▶ _Aufgabe_
Kopiere den Lesetext über die Avenida Picasso vollständig und Wort für Wort, ohne etwas zu ändern oder auszulassen.

▶ _Lesetext_
════════════════════
Die Avenida Picasso ist eine recht grüne Straße mit vielen Kurven, vielen Ruhebänken, Mehr- und Einfamilienhäusern, Schulen und Zahnkliniken. Sie führt sogar über das Bett eines Sturzbachs - den Torrent de Sant Magí. Geschäfte finden sich nur ganze drei auf der teilweise mit einem begrünten Mittelteil versehenen Straße, die vom Carrer Andrea Doria in Sichtweite des seit Jahren leer stehenden Son-Dureta-Krankenhauses zum Kreisverkehr an der Straße zum Vorort Son Rapinya führt. Davon sind zwei eher profane Parkettläden. Auch Cafés gibt es lediglich zwei, und eines davon hat auffallend hässliche orangefarbene Plastikstühle.
════════════════════
▶ _Rohdaten_

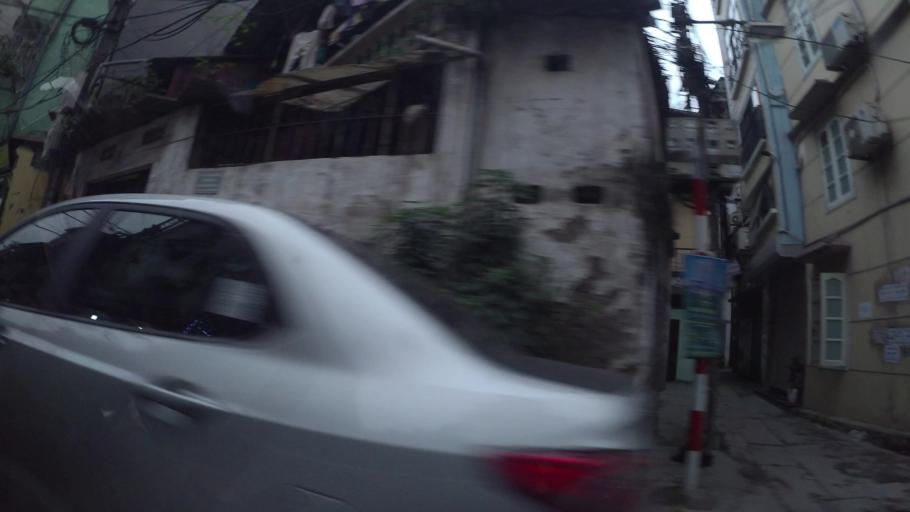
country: VN
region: Ha Noi
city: Hoan Kiem
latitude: 21.0197
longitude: 105.8635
════════════════════
▶ _Vollständige Ausgabe_
Die Avenida Picasso ist eine recht grüne Straße mit vielen Kurven, vielen Ruhebänken, Mehr- und Einfamilienhäusern, Schulen und Zahnkliniken. Sie führt sogar über das Bett eines Sturzbachs - den Torrent de Sant Magí. Geschäfte finden sich nur ganze drei auf der teilweise mit einem begrünten Mittelteil versehenen Straße, die vom Carrer Andrea Doria in Sichtweite des seit Jahren leer stehenden Son-Dureta-Krankenhauses zum Kreisverkehr an der Straße zum Vorort Son Rapinya führt. Davon sind zwei eher profane Parkettläden. Auch Cafés gibt es lediglich zwei, und eines davon hat auffallend hässliche orangefarbene Plastikstühle.